Pour les communautés locales et les entreprises de construction travaillant avec des donneurs d’ordre publics et internationaux, l’histoire de Kotelva illustre concrètement le fonctionnement du cofinancement via la Banque européenne d’investissement. Il ne s’agit pas d’un geste caritatif isolé, mais d’un modèle que peuvent reproduire des dizaines d’autres conseils municipaux et de bourgs à la recherche de fonds pour leurs écoles, hôpitaux et maternelles.
Rénovation de la maternelle : ce qui a été fait à Kotelva
Les travaux réalisés à « Romachka » ont concerné la quasi-totalité du bâtiment. Voici ce qui a changé :
- remplacement de la toiture, qui nécessitait des réparations depuis des années
- installation de fenêtres et de portes à haute efficacité énergétique
- rénovation des réseaux techniques, des façades et des espaces intérieurs
- achat de mobilier et d’équipements neufs pour les groupes d’enfants
- aménagement des locaux pour répondre aux besoins des enfants en situation de handicap
L’établissement accueille 80 enfants, parmi lesquels des familles déplacées à l’intérieur du pays, et emploie 15 membres du personnel. Le coût total de la modernisation s’élève à 526 000 euros.
Financement de la BEI : qui a payé la modernisation de la maternelle
L’essentiel de la somme — 438 000 euros — a été apporté par la Banque européenne d’investissement. La communauté locale y a ajouté 88 000 euros supplémentaires : sans cette contribution, le projet aurait pu ne jamais démarrer, le financement international fonctionnant ici comme un cofinancement, et non comme une prise en charge intégrale des coûts.
Le projet a été réalisé dans le cadre du programme de relance de l’Ukraine (Ukraine Recovery Program), financé par la BEI. Selon la banque, à la date de juillet 2026, dans le cadre de trois programmes de relance, la BEI a consacré au total 740 millions d’euros à la modernisation d’écoles, de maternelles, d’hôpitaux, de logements ainsi que des systèmes de chauffage et d’approvisionnement en eau à travers toute l’Ukraine. Kotelva n’est qu’un point sur cette carte, mais c’est précisément sur de tels exemples que l’on voit comment de grands chiffres se traduisent par un toit bien réel au-dessus d’enfants bien réels.

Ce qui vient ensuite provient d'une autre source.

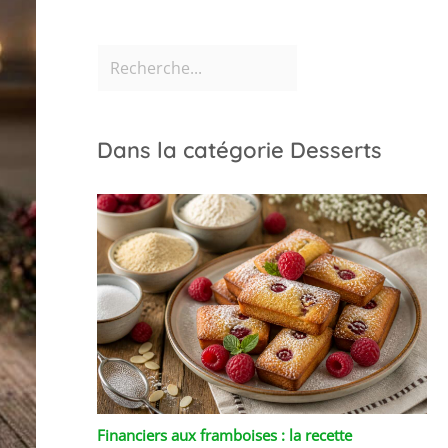
Dans la catégorie Desserts
Financiers aux framboises : la recette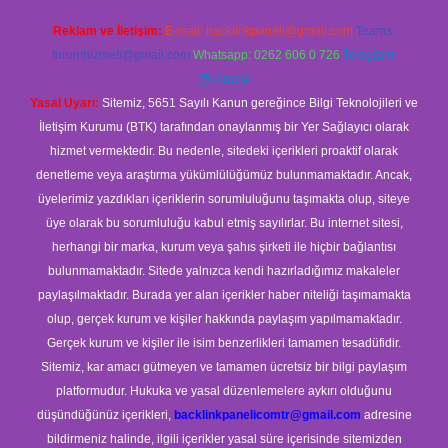
Reklam ve İletişim:
E-mail:
backlinkpaneli@gmail.com
Teams:
forumhizmeti@gmail.com
Whatsapp: 0262 606 0 726
Telegram:
@karabul
Yasal Uyarı:
Sitemiz, 5651 Sayılı Kanun gereğince Bilgi Teknolojileri ve
İletişim Kurumu (BTK) tarafından onaylanmış bir Yer Sağlayıcı olarak
hizmet vermektedir. Bu nedenle, sitedeki içerikleri proaktif olarak
denetleme veya araştırma yükümlülüğümüz bulunmamaktadır. Ancak,
üyelerimiz yazdıkları içeriklerin sorumluluğunu taşımakta olup, siteye
üye olarak bu sorumluluğu kabul etmiş sayılırlar. Bu internet sitesi,
herhangi bir marka, kurum veya şahıs şirketi ile hiçbir bağlantısı
bulunmamaktadır. Sitede yalnızca kendi hazırladığımız makaleler
paylaşılmaktadır. Burada yer alan içerikler haber niteliği taşımamakta
olup, gerçek kurum ve kişiler hakkında paylaşım yapılmamaktadır.
Gerçek kurum ve kişiler ile isim benzerlikleri tamamen tesadüfidir.
Sitemiz, kar amacı gütmeyen ve tamamen ücretsiz bir bilgi paylaşım
platformudur. Hukuka ve yasal düzenlemelere aykırı olduğunu
düşündüğünüz içerikleri,
backlinkpanelicomtr@gmail.com
adresine
bildirmeniz halinde, ilgili içerikler yasal süre içerisinde sitemizden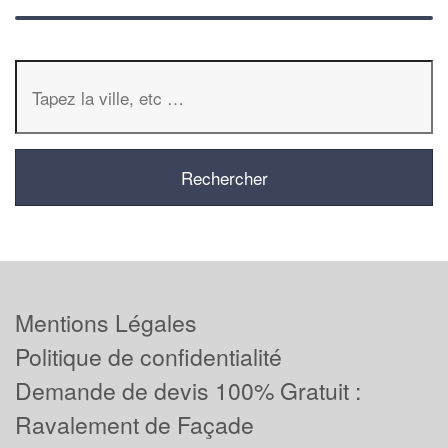
Mentions Légales
Politique de confidentialité
Demande de devis 100% Gratuit :
Ravalement de Façade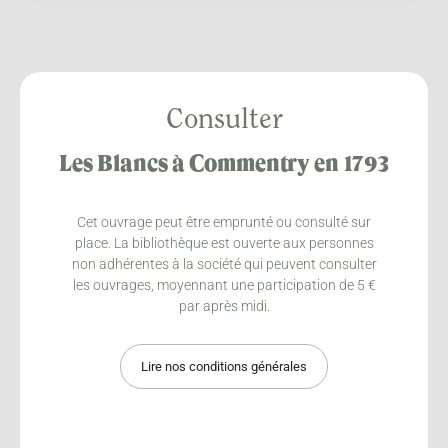
Consulter
Les Blancs à Commentry en 1793
Cet ouvrage peut être emprunté ou consulté sur
place. La bibliothèque est ouverte aux personnes
non adhérentes à la société qui peuvent consulter
les ouvrages, moyennant une participation de 5 €
par après midi.
Lire nos conditions générales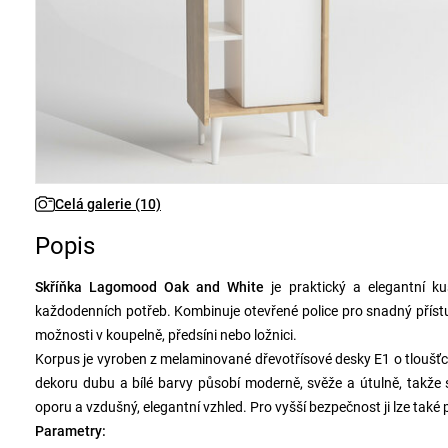
Celá galerie (10)
Popis
Skříňka Lagomood Oak and White
je praktický a elegantní k
každodenních potřeb. Kombinuje otevřené police pro snadný přístu
možnosti v koupelně, předsíni nebo ložnici.
Korpus je vyroben z melaminované dřevotřísové desky E1 o tloušťc
dekoru dubu a bílé barvy působí moderně, svěže a útulně, takže 
oporu a vzdušný, elegantní vzhled. Pro vyšší bezpečnost ji lze také p
Parametry: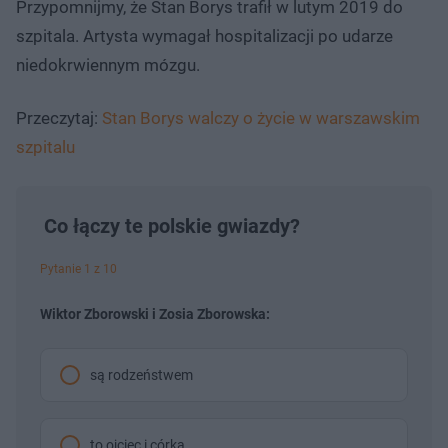
Przypomnijmy, że Stan Borys trafił w lutym 2019 do
szpitala. Artysta wymagał hospitalizacji po udarze
niedokrwiennym mózgu.
Przeczytaj:
Stan Borys walczy o życie w warszawskim
szpitalu
Co łączy te polskie gwiazdy?
Pytanie 1 z 10
Wiktor Zborowski i Zosia Zborowska:
są rodzeństwem
to ojciec i córka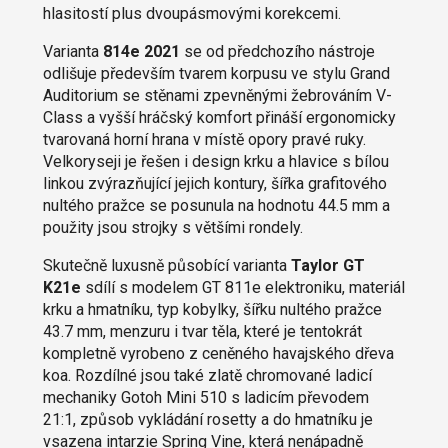
hlasitostí plus dvoupásmovými korekcemi.
Varianta
814e 2021
se od předchozího nástroje
odlišuje především tvarem korpusu ve stylu Grand
Auditorium se stěnami zpevněnými žebrováním V-
Class a vyšší hráčský komfort přináší ergonomicky
tvarovaná horní hrana v místě opory pravé ruky.
Velkoryseji je řešen i design krku a hlavice s bílou
linkou zvýrazňující jejich kontury, šířka grafitového
nultého pražce se posunula na hodnotu 44.5 mm a
použity jsou strojky s většími rondely.
Skutečně luxusně působící varianta
Taylor GT
K21e
sdílí s modelem GT 811e elektroniku, materiál
krku a hmatníku, typ kobylky, šířku nultého pražce
43.7 mm, menzuru i tvar těla, které je tentokrát
kompletně vyrobeno z ceněného havajského dřeva
koa. Rozdílné jsou také zlatě chromované ladicí
mechaniky Gotoh Mini 510 s ladicím převodem
21:1, způsob vykládání rosetty a do hmatníku je
vsazena intarzie Spring Vine, která nenápadně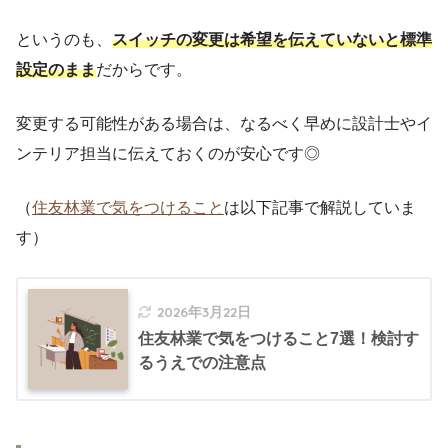
というのも、
スイッチの変更は希望を伝えていないと標準
設定のまま
だからです。
変更する可能性がある場合は、なるべく早めに設計士やイ
ンテリア担当に伝えておくのが安心です◎
（
住友林業で気をつけること
は以下記事で解説していま
す）
2026年3月22日
住友林業で気をつけること7選！検討す
るうえでの注意点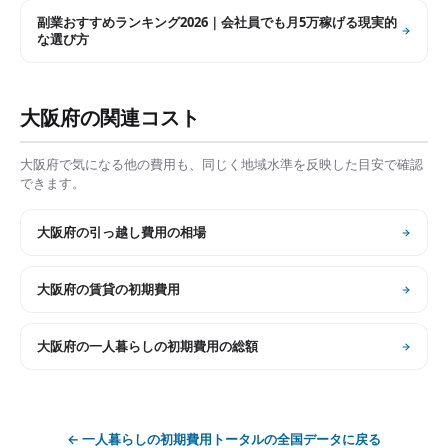
副業おすすめランキング2026｜会社員でも月5万稼げる現実的
な選び方
大阪府
の関連コスト
大阪府
で気になる他の費用も、同じく地域水準を反映した目安で確認
できます。
大阪府
の
引っ越し費用の相場
大阪府
の
賃貸の初期費用
大阪府
の
一人暮らしの初期費用の総額
←
一人暮らしの初期費用トータル
の全国データに戻る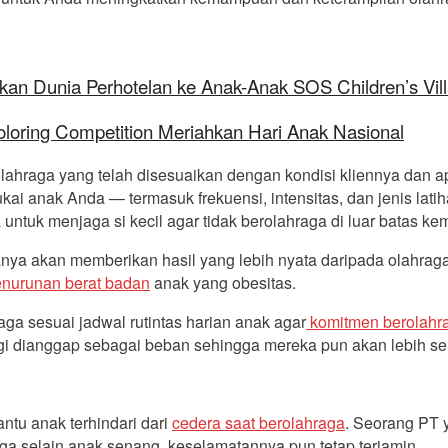
kan Dunia Perhotelan ke Anak-Anak SOS Children’s Vil
oloring Competition Meriahkan Hari Anak Nasional
lahraga yang telah disesuaikan dengan kondisi kliennya dan a
sukai anak Anda — termasuk frekuensi, intensitas, dan jenis l
tuk menjaga si kecil agar tidak berolahraga di luar batas k
anya akan memberikan hasil yang lebih nyata daripada olahraga
nurunan berat badan
anak yang obesitas.
raga sesuai jadwal rutintas harian anak agar
komitmen berolahr
agi dianggap sebagai beban sehingga mereka pun akan lebih s
ntu anak terhindari dari
cedera saat berolahraga
. Seorang PT 
a selain anak senang, keselamatannya pun tetap terjamin.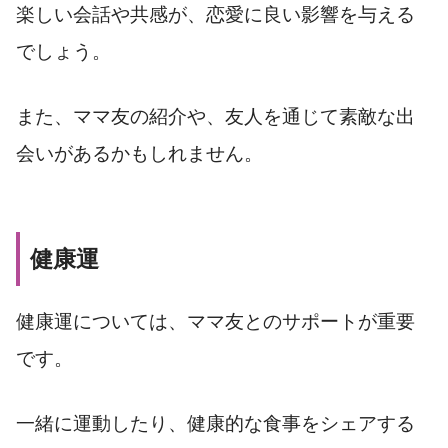
楽しい会話や共感が、恋愛に良い影響を与える
でしょう。
また、ママ友の紹介や、友人を通じて素敵な出
会いがあるかもしれません。
健康運
健康運については、ママ友とのサポートが重要
です。
一緒に運動したり、健康的な食事をシェアする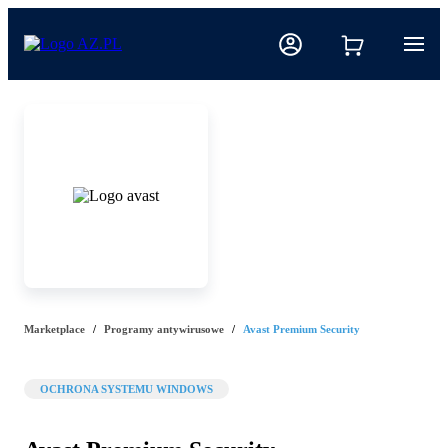
Marketplace
Programy antywirusowe
Avast Premium Security
OCHRONA SYSTEMU WINDOWS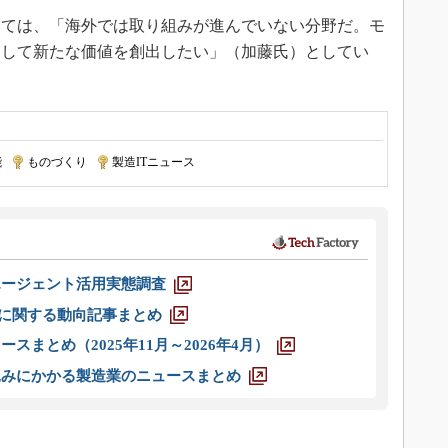
ては、「海外では取り組みが進んでいない分野だ。モ
力して新たな価値を創出したい」（加藤氏）としてい
能
|
ものづくり
|
製造ITニュース
エージェント活用実態調査
O」に関する動向記事まとめ
スまとめ（2025年11月～2026年4月）
込みにかかる製造業のニュースまとめ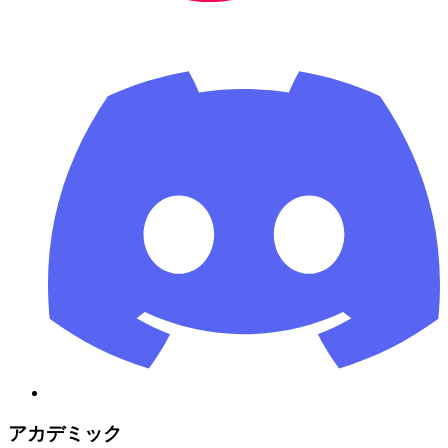
アカデミック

Pourquoi de tels projets comptent pour les communautés à travers tout le pays
Pour le secteur de la construction, le schéma de Kotelva n’est pas moins intéressant que pour les enseignants. Il montre des règles du jeu claires : une communauté prête à inscrire dans son budget une part de cofinancement obtient l’accès à une ressource extérieure bien plus importante. L’efficacité énergétique et l’accessibilité universelle n’y sont pas de simples souhaits, mais des exigences standard du projet — un niveau auquel il convient d’adapter dès le départ les devis et la documentation technique.
Pour les conseils de bourgs plus modestes, qui n’ont pas d’expérience propre du travail avec des institutions financières internationales, l’exemple de Kotelva montre également que de tels projets sont tout à fait réalisables, même en dehors des centres régionaux.
Un seul bâtiment rénové ne changera pas les statistiques nationales de la reconstruction. Mais chaque projet de ce type prouve que l’argent des partenaires internationaux parvient réellement aux enfants qui s’y rendent chaque jour, et ne reste pas cantonné à des documents. Pour le secteur de la construction, c’est aussi un signal : la demande de rénovation de qualité et énergétiquement efficace des établissements sociaux dans les communautés se maintiendra encore longtemps.